Subaru STI bumper lip and lip skirt, Subaru STI Carbon Fiber Swan Neck wing (for ZD8 retrofit to ZC6), Subaru unpainted door handles, Toyota TRD side skirts (kouki), CLEiB carbon fiber side skirts, Cusco tow strap, Verus Engineering carbon fiber side markers, Aerocatch hood pins, Vermont Sportscar Carbon Fiber hood vents & gurney flaps, Quik-Latch front bumper release, Audi Q3 overfenders, Perrin license plate bracket, Subaru 'Type RA' badge.
Interior

The build was not purely about speed. I paid equal attention to the small details that would make the car a place I wanted to be in for long stretches. A Bride Zeta IV driver’s seat, bolted low and tight, anchored my body in a way the stock seat never could. A Momo steering wheel on a Works Bell quick-release hub brought the controls closer to my chest, aligning my posture with the car’s controls. A Verus throttle pedal spacer corrected the awkward OEM pedal geometry and transformed heel-toe downshifts from awkward fumbling into a casual reflex.

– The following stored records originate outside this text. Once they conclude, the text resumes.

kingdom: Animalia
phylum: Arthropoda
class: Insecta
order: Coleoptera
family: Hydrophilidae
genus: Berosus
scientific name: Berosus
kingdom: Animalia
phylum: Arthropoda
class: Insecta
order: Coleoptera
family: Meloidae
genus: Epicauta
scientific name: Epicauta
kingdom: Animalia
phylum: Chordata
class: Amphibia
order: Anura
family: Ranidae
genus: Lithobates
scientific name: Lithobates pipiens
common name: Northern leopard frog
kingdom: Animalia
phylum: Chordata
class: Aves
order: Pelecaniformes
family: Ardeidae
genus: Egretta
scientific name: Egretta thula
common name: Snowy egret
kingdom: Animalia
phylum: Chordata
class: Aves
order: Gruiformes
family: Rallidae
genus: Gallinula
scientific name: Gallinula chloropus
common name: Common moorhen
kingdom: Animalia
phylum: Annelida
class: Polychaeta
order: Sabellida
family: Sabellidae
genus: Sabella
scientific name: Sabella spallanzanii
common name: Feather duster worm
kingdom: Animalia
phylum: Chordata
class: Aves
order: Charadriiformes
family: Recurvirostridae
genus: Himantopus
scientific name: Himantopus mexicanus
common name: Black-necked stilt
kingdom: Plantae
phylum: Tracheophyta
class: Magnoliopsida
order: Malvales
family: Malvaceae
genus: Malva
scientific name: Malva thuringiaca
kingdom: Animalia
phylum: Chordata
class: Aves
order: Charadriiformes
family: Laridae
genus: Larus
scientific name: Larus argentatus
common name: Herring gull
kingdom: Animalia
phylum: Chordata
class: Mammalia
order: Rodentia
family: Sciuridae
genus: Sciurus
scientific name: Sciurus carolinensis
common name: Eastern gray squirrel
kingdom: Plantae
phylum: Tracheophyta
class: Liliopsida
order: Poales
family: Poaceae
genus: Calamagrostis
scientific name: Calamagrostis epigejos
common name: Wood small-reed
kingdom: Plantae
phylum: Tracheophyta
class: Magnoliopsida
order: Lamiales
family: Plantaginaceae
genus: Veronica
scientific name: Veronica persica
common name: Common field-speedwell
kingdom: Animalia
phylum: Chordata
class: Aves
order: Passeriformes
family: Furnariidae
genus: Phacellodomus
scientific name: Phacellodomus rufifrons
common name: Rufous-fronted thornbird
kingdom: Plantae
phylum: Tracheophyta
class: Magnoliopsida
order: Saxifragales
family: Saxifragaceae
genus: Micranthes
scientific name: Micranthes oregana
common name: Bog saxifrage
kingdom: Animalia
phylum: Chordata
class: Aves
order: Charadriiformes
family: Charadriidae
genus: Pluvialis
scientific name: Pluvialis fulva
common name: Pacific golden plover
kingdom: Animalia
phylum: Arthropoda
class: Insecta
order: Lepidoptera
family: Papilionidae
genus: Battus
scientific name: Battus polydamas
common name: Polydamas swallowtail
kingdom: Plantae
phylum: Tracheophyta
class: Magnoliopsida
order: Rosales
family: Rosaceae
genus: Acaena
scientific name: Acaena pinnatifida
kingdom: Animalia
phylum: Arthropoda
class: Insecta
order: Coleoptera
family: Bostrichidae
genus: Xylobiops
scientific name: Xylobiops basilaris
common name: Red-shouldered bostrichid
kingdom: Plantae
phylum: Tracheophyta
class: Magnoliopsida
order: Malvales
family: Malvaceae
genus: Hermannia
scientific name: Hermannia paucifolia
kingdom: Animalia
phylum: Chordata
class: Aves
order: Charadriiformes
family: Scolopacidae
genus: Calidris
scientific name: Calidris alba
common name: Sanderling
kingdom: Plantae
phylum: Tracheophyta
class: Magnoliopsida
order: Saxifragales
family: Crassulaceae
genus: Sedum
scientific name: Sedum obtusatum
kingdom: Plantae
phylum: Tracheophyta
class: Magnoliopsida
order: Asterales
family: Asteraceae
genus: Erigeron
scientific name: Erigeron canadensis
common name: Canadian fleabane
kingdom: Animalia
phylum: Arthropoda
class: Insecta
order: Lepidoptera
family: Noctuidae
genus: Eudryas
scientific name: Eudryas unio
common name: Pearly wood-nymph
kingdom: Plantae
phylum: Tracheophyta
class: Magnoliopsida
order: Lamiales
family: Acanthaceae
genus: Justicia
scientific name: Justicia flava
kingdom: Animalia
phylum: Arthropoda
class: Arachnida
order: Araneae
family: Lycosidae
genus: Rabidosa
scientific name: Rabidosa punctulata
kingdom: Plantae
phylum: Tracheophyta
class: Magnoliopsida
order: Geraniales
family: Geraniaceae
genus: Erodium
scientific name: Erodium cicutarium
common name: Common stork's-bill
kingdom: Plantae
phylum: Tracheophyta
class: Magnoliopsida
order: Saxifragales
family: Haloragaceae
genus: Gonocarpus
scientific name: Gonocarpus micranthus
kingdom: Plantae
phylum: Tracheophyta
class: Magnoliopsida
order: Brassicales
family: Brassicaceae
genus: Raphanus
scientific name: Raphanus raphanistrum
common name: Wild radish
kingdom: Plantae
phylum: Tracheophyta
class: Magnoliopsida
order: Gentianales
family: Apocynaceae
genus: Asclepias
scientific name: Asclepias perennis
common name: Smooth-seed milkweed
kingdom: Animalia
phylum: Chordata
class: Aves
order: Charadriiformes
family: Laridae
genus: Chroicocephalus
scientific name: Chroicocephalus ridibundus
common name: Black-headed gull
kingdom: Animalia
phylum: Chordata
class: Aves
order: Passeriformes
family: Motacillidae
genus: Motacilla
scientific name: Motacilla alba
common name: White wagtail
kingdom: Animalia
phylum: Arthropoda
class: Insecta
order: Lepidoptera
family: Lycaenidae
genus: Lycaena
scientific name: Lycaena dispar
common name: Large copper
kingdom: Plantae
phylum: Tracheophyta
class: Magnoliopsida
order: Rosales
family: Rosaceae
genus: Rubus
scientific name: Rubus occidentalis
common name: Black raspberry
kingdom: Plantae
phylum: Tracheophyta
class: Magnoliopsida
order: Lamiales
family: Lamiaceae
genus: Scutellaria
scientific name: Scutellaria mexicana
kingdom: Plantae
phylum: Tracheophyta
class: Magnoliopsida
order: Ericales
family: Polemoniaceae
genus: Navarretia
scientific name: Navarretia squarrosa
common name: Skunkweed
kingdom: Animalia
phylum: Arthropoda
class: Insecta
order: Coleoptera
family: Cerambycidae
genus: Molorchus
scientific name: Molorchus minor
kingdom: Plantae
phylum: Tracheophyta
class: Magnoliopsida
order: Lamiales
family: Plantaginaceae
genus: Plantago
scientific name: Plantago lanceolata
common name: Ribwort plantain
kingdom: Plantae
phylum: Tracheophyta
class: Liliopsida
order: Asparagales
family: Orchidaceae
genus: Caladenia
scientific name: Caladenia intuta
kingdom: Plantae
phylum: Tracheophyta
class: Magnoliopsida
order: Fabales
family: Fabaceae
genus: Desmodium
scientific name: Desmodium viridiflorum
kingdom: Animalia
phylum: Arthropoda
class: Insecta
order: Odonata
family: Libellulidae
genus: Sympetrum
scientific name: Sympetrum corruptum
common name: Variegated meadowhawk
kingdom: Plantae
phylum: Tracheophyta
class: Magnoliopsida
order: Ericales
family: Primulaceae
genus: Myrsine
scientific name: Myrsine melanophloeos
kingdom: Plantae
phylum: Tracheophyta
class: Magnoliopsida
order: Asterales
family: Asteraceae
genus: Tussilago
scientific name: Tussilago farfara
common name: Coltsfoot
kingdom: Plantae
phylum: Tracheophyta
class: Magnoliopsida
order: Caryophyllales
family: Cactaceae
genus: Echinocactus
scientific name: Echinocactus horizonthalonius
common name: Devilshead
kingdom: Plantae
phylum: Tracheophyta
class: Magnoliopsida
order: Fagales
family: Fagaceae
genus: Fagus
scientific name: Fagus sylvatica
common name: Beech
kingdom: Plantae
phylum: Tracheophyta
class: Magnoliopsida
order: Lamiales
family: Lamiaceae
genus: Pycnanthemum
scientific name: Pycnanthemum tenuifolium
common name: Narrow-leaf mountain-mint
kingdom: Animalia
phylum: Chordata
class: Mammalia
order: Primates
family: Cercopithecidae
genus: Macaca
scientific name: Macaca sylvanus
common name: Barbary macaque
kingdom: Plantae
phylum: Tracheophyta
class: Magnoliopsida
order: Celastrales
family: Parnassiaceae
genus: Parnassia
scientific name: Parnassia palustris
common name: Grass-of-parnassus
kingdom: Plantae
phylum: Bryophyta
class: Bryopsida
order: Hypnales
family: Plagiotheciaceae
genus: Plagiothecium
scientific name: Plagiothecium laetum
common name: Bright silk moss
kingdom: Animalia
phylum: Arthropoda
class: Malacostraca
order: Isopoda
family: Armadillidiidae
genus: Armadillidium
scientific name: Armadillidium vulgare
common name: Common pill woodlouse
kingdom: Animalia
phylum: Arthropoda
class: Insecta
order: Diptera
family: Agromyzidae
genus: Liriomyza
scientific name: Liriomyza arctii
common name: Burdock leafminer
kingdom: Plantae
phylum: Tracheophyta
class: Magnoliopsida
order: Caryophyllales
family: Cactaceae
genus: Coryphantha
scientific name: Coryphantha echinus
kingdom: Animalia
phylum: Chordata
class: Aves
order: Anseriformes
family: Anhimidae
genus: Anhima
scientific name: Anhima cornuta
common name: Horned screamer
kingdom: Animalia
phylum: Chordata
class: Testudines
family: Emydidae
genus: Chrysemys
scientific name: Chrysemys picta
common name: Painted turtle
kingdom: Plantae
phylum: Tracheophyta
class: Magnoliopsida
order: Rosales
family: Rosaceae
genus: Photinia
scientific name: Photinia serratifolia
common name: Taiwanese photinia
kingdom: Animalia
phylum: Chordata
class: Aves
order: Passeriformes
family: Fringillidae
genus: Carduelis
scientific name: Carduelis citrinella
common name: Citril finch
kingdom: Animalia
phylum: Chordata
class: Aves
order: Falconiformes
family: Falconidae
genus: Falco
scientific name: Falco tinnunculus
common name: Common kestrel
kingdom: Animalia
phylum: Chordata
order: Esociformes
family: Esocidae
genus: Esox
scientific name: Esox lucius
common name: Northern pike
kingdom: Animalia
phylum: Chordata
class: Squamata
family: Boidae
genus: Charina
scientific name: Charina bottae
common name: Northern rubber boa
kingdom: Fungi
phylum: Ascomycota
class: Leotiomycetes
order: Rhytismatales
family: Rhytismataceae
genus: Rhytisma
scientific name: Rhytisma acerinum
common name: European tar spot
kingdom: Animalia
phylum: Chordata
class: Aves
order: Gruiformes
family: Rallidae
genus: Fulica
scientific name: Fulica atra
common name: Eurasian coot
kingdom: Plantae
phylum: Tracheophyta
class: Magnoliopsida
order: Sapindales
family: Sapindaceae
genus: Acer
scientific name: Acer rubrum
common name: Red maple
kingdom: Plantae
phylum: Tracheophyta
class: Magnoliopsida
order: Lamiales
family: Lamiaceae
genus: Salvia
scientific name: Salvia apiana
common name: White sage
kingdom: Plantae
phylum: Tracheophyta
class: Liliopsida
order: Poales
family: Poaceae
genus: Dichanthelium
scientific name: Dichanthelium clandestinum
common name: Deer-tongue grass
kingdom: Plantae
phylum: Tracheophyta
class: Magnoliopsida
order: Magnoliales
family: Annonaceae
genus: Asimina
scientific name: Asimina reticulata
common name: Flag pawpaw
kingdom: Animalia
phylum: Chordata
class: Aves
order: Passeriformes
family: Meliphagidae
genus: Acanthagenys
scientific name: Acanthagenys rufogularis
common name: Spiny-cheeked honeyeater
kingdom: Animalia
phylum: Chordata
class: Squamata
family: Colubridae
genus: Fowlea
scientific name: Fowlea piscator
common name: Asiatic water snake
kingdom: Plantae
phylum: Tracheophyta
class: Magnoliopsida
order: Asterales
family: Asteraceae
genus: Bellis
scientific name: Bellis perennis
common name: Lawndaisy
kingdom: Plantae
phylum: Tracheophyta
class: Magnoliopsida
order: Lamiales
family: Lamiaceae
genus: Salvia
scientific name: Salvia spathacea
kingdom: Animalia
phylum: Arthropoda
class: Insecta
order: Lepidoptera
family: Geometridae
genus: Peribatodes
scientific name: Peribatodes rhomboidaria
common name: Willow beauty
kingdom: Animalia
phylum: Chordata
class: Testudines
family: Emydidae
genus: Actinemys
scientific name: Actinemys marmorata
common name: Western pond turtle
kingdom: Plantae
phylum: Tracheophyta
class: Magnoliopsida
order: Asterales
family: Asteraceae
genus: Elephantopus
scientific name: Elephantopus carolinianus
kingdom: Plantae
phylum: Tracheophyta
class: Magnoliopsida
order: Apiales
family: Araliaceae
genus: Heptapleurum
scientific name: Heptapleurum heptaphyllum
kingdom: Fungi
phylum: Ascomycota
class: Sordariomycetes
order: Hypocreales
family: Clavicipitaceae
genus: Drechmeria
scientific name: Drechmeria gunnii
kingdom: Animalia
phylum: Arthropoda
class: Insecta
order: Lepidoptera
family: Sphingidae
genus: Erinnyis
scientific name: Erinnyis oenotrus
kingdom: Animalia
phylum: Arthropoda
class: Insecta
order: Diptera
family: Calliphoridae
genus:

Bride Zeta IV seat, MOMO Type 78 steering wheel on Works Bell quick release with steering controls relocation switch kit.

Verus Engineering throttle pedal spacer, P3 v3 ODB gauge, Safety Restore Ferrari-red custom seatbelt webbing, JDM Toyota/Subaru OEM interior trim & door handles, Amerex & Element fire extinguishers.
“Your Own Happiness” is the ongoing project of making my own happiness. What makes yours?